* Work order *
Transcribe all the data below exactly, leaving its pictures out.

* Provided material *
----
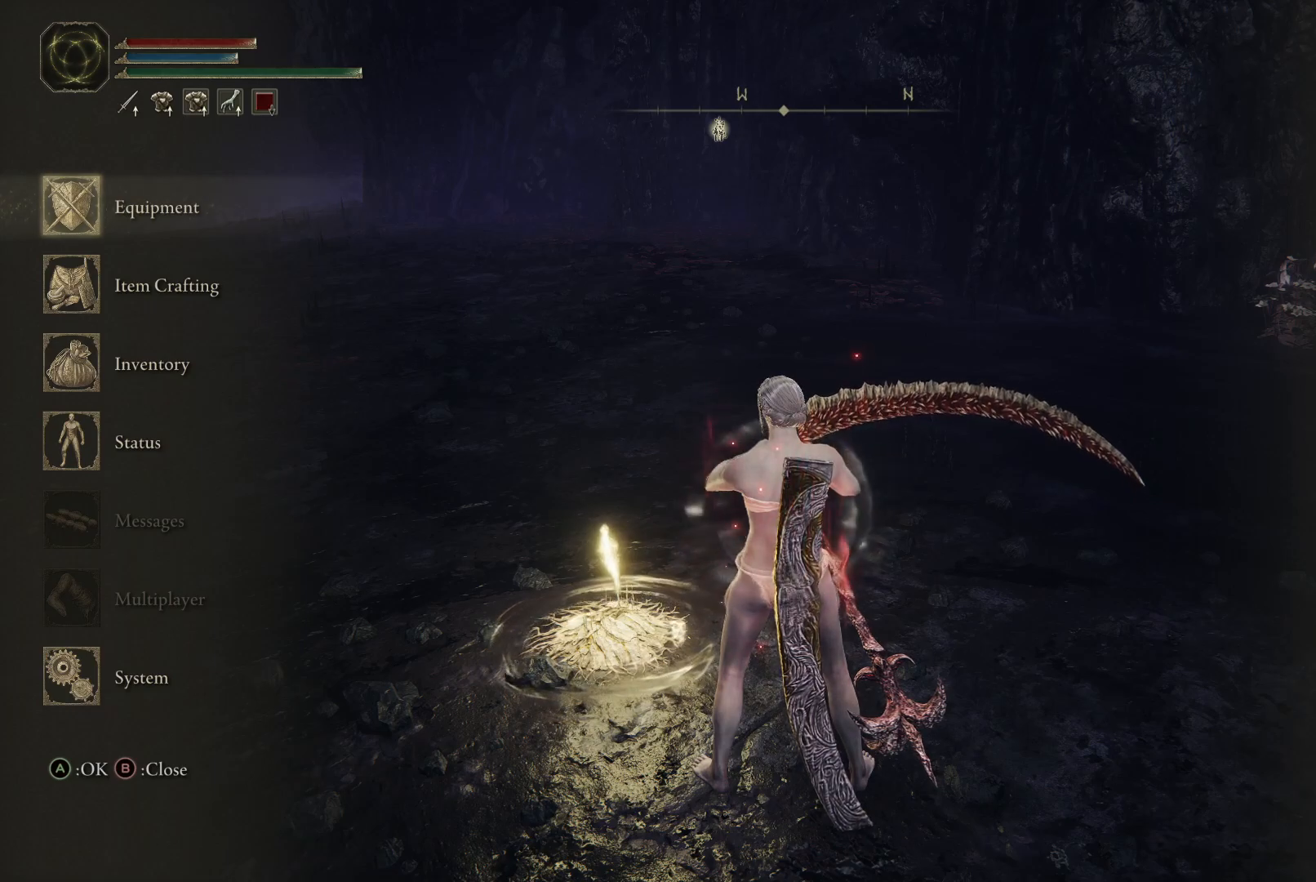
{"buttons": [], "left_stick": "up", "right_stick": "center", "events": [[250, "B", "down"], [333, "B", "up"]]}
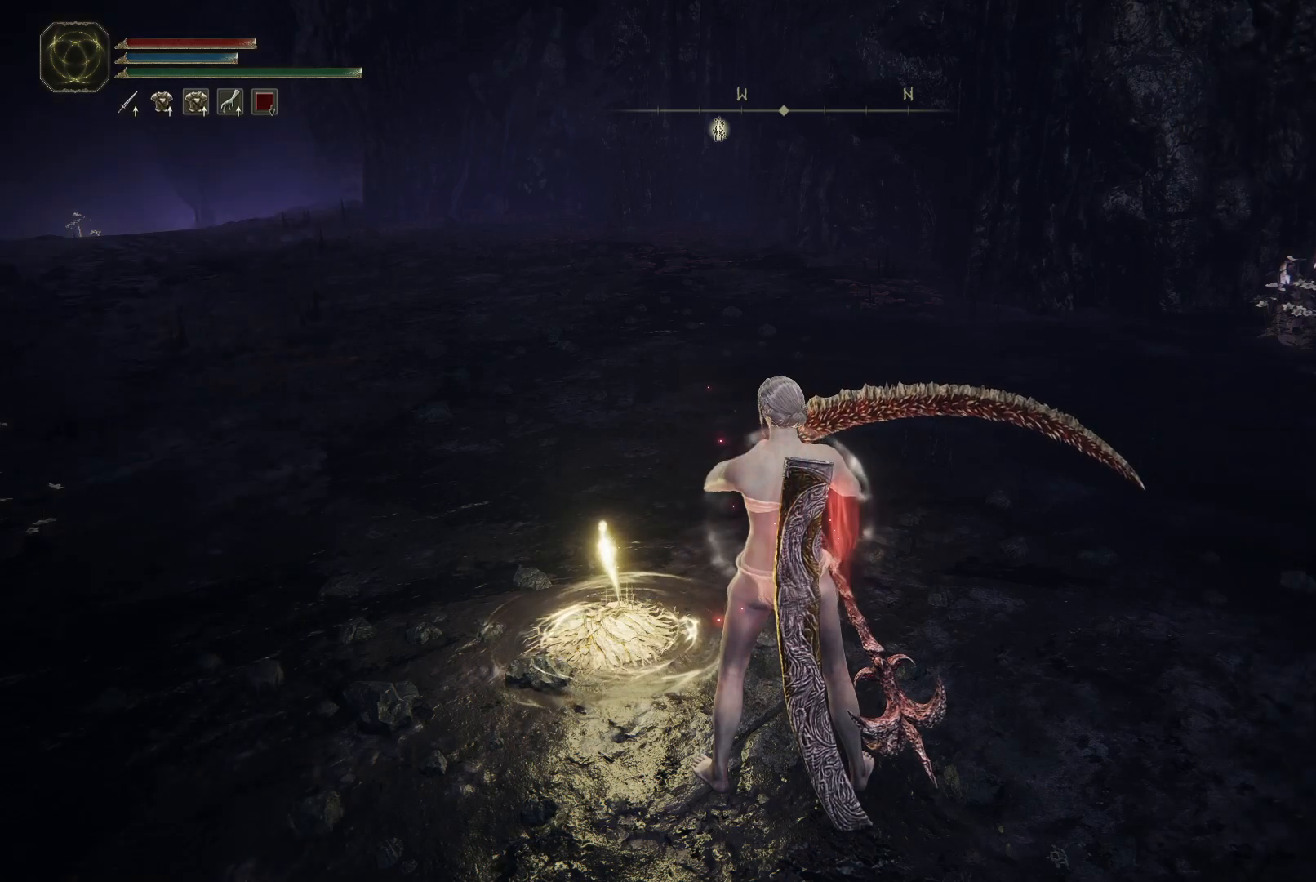
{"buttons": [], "left_stick": "up", "right_stick": "center", "events": []}
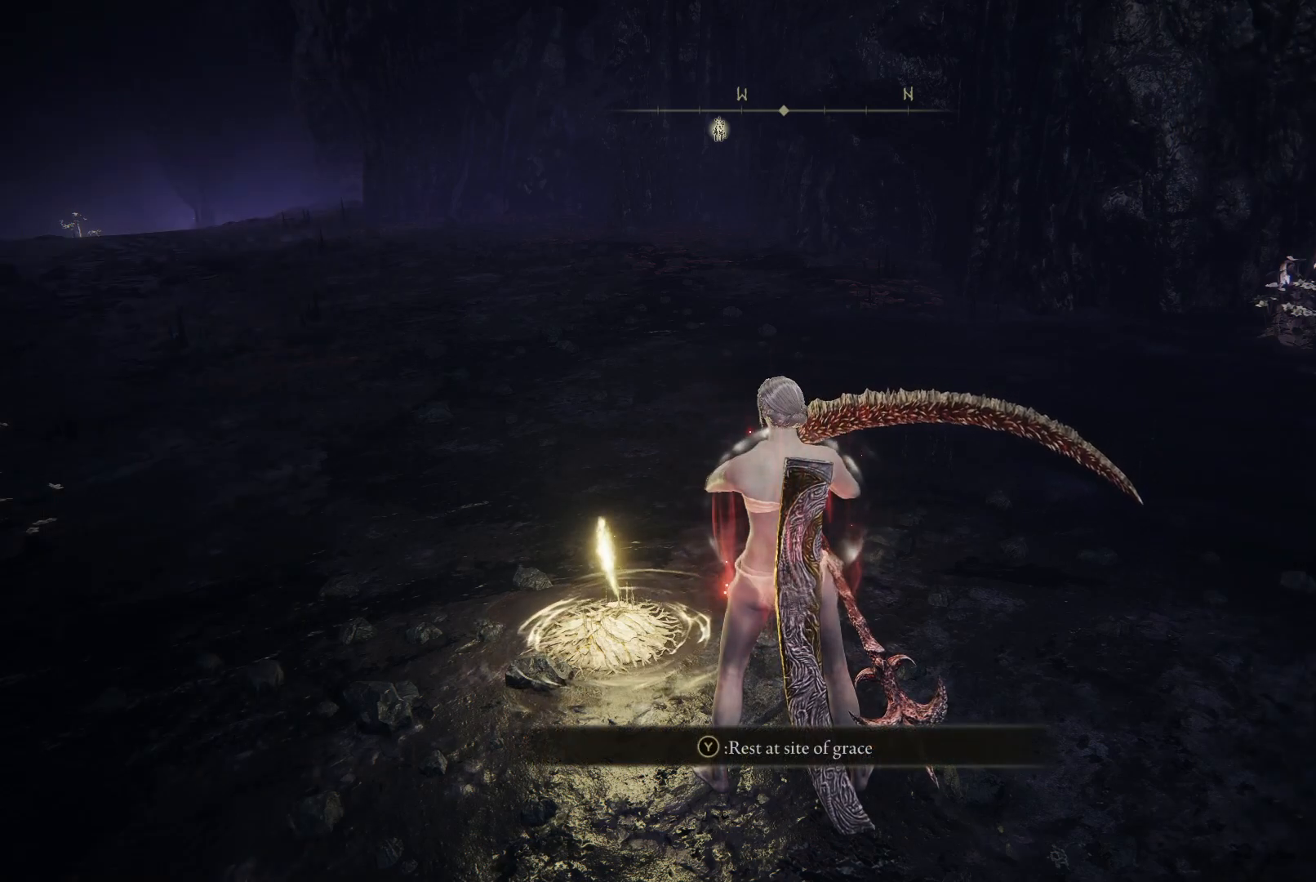
{"buttons": ["Y"], "left_stick": "up", "right_stick": "center", "events": [[383, "Y", "down"]]}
----
* Answer area *
{"buttons": [], "left_stick": "up", "right_stick": "center", "events": [[250, "B", "down"], [333, "B", "up"]]}
{"buttons": [], "left_stick": "up", "right_stick": "center", "events": []}
{"buttons": ["Y"], "left_stick": "up", "right_stick": "center", "events": [[383, "Y", "down"]]}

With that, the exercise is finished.